WORK ITEM — Give back every record verbatim, but not the pictures.

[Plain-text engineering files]
Start of Block

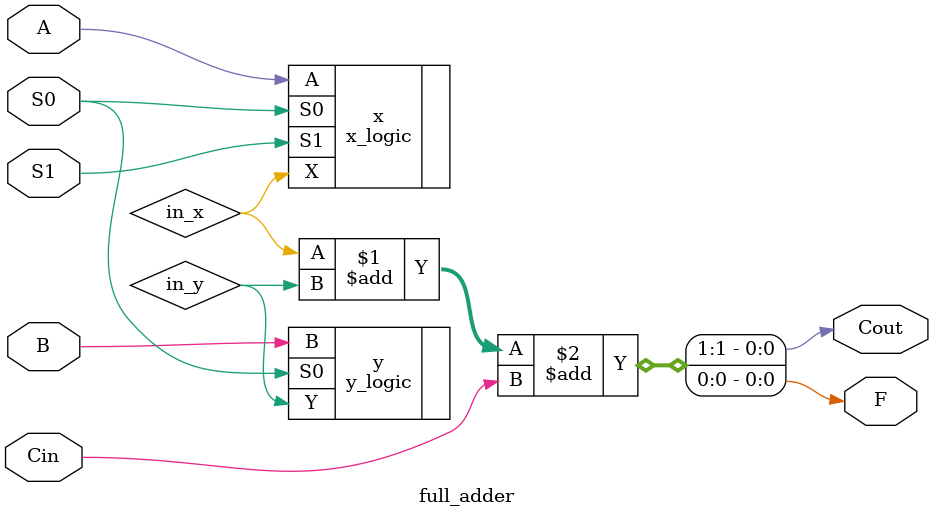
<source format=v>
module full_adder(A, B, S1, S0, Cin, F, Cout);

	input A, B, Cin, S1, S0;
	output F, Cout;
	
	wire in_x;
	wire in_y;
	
	x_logic x(.A(A), .S1(S1), .S0(S0), .X(in_x));
	y_logic y(.S0(S0), .B(B), .Y(in_y));
	
	assign {Cout, F} = in_x + in_y + Cin;

endmodule
</source>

End of Block

RESPONSE BELOW —
<source format=v>
module full_adder(A, B, S1, S0, Cin, F, Cout);

	input A, B, Cin, S1, S0;
	output F, Cout;
	
	wire in_x;
	wire in_y;
	
	x_logic x(.A(A), .S1(S1), .S0(S0), .X(in_x));
	y_logic y(.S0(S0), .B(B), .Y(in_y));
	
	assign {Cout, F} = in_x + in_y + Cin;

endmodule
</source>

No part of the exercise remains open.